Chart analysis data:
##########

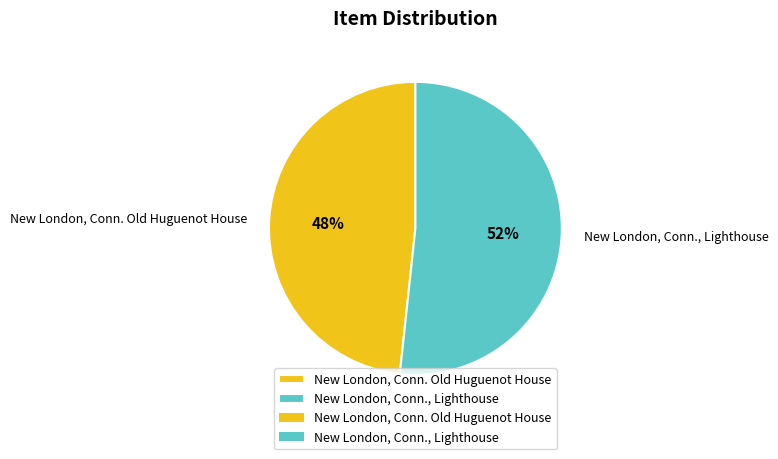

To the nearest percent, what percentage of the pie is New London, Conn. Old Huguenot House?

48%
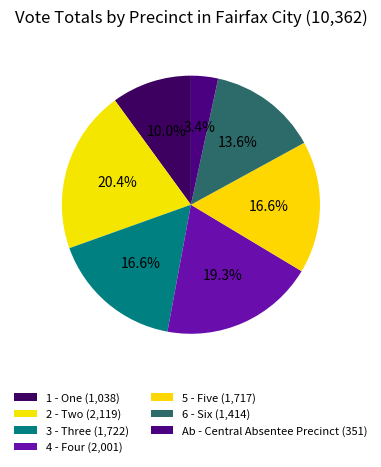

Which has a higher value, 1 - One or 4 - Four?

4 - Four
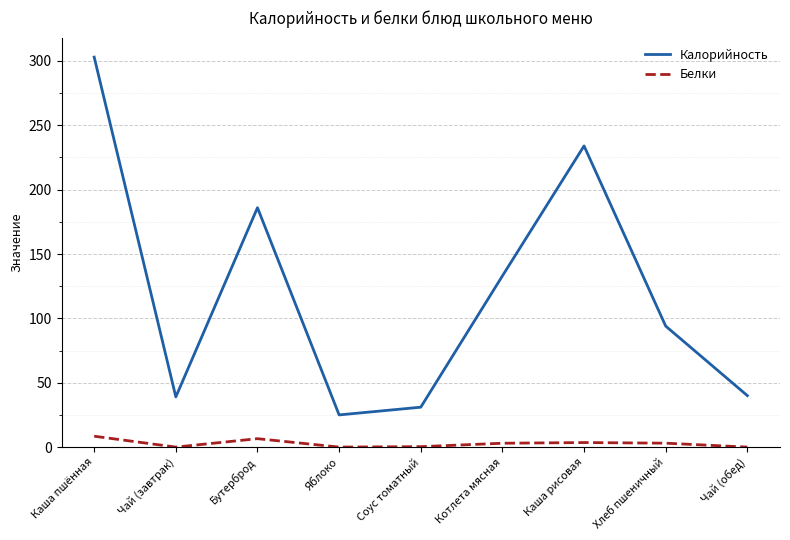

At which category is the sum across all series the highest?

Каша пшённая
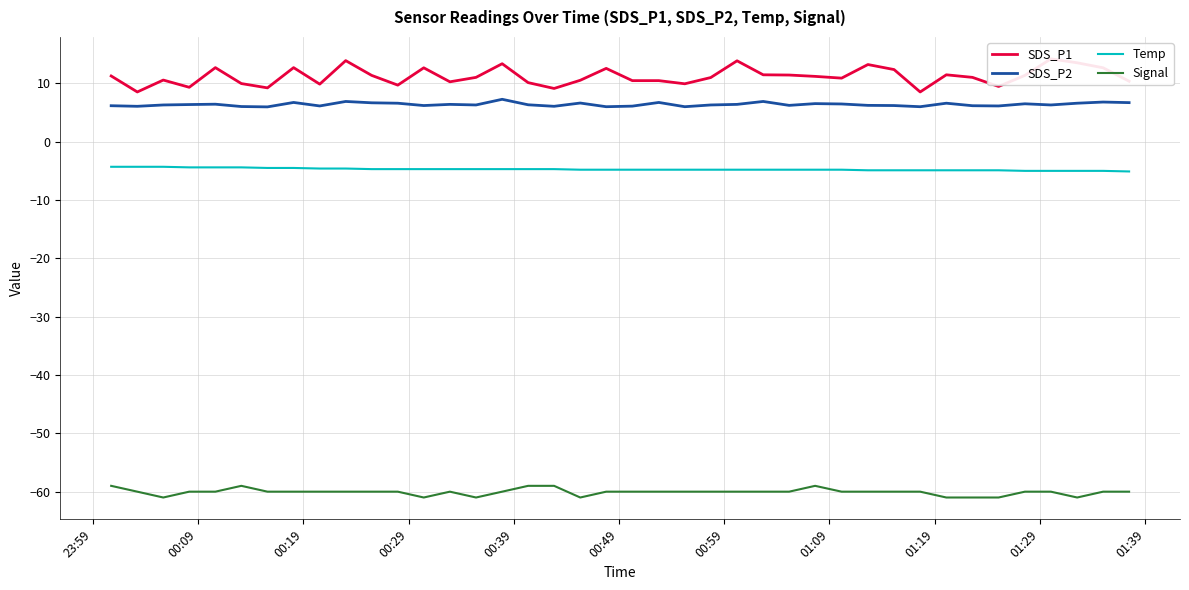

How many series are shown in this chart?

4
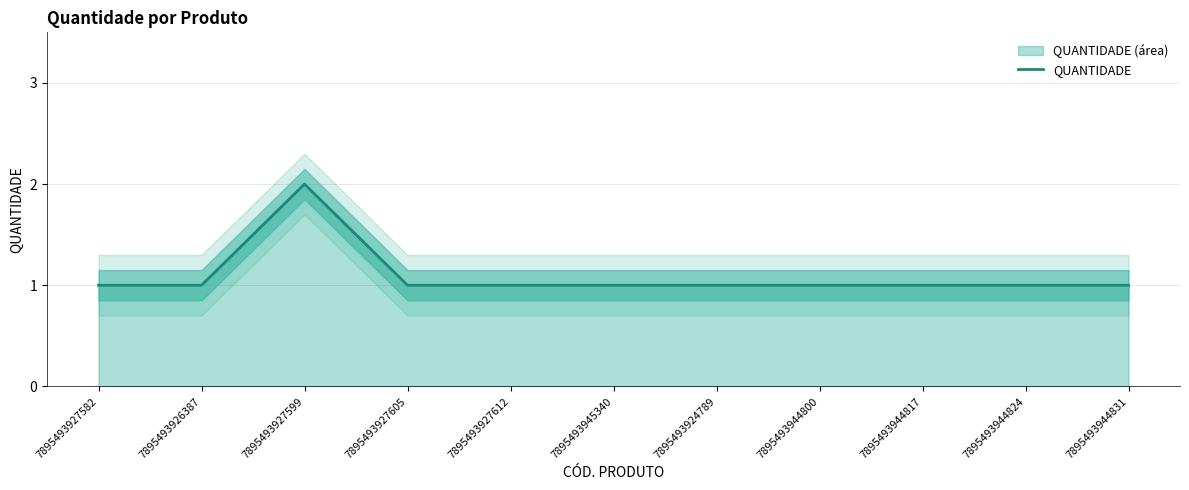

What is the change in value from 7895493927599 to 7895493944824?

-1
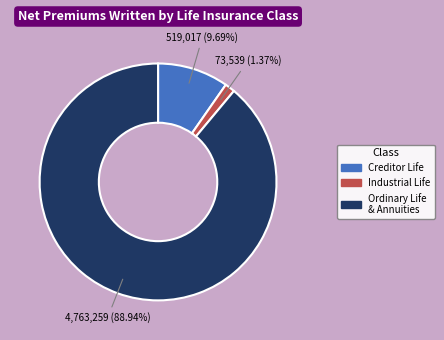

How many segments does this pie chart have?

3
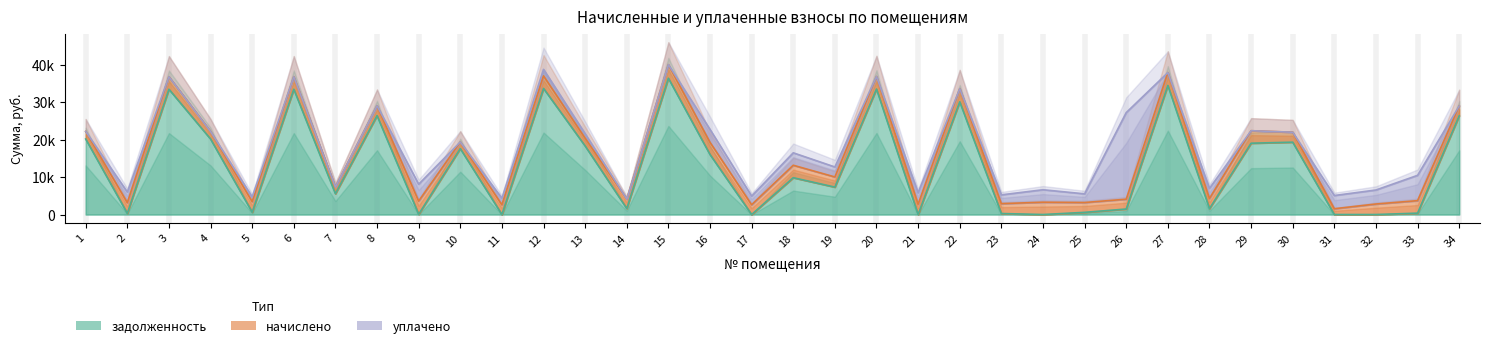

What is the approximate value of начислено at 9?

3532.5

##########

#### [EXERCISE DESCRIPTION]
Pull out every line of the rows above word for word, leaving out the pictures.

#### [SOLVED EXERCISE]
To the nearest percent, what percentage of the pie is New London, Conn. Old Huguenot House?

48%

Which has a higher value, 1 - One or 4 - Four?

4 - Four

At which category is the sum across all series the highest?

Каша пшённая

How many series are shown in this chart?

4

What is the change in value from 7895493927599 to 7895493944824?

-1

How many segments does this pie chart have?

3

What is the approximate value of начислено at 9?

3532.5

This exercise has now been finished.